Ami, entends-tu le vol noir du corbeau sur nos plaines...
Ils entendirent tous les paroles de l'air que René ne faisait que siffler et qui marqua le début de l'attaque. Guy, Pascal, Aurélien, Lucien, Aimé, Gaston, même les trois hommes que lui prêtait le Chasseur, chef d'un autre réseau du coin, bondirent vers le camion, désarmèrent ou tuèrent les Allemands le gardant et pillèrent tout. Avant que le reste de la colonne n'ait pu se rendre compte et faire demi-tour, ils s'étaient tous éparpillés.
« Albatros ? demanda l'un des gars de l'autre réseau à René. Où allez-vous cacher tout ça ? Le Chasseur voulait dix pourcents des muni...
-Dis au Chasseur que je lui laisserai les dix pourcents promis dans le vieux moulin à aube près du gué, répondit René. Cendrillon montera la garde. Qu'il y soit à onze heures.
-Merci, Albatros, dit le gars de l'autre réseau. Mais un seul gars ?
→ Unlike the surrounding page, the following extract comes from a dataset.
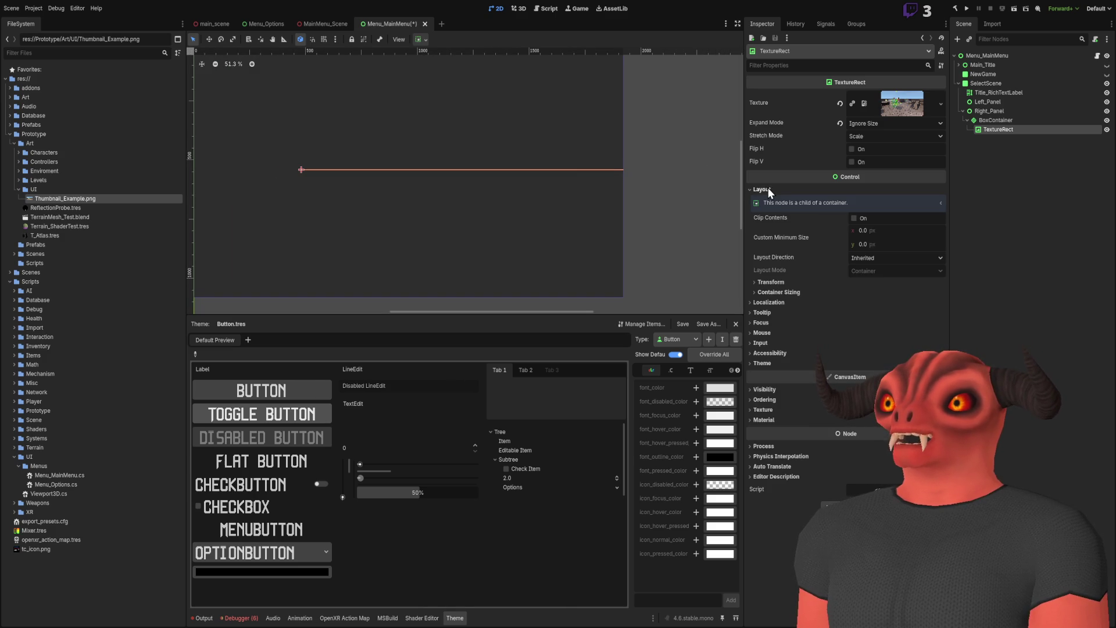
{"action": "left_click", "coordinate": [768, 188]}
{"action": "left_click", "coordinate": [769, 191]}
-J'ai confiance en tous mes gars, ils valent vingt Allemands individuellement, à eux tous ils sont encore meilleurs, riposta René. Si ça ne te plaît pas, tu peux monter la garde avec lui.
-Non, non, ça va, recula le gars de l'autre réseau. Je transmettrai au Chasseur. »
Il emmena ses deux hommes tandis que René et les autres retournaient dans la grange qu'ils occupaient, derrière la ferme des Legrand. Celui-ci prit d'ailleurs Aimé, Gaston et Guy à part et leur dit :
« Pensée, Saint-Ours, Cendrillon, vous vous relayez au vieux moulin. Cendrillon, tu prends bien sûr la dernière garde pour être là quand le Chasseur ou ses hommes arriveront. Les deux autres, vous revenez prendre du sommeil à la grange à deux heures et huit heures, arrangez-vous pour l'ordre de garde. Je me placerai avec le Chanoine, le Petit Mitron et Cupidon autour du moulin pour vous couvrir vers dix heures - ils doivent venir vers onze heures. Rappelez-vous les codes...
-Le Chant des Partisans pour une attaque, Tea for two pour un repli, et la Marseillaise pour indiquer qu'on est tombé dans un piège et demander aux autres de rester loin, récapitula Saint-Ours, plus connu sous le nom de Gaston. C'est bon, Albatros, va dormir, on s'occupe du reste. »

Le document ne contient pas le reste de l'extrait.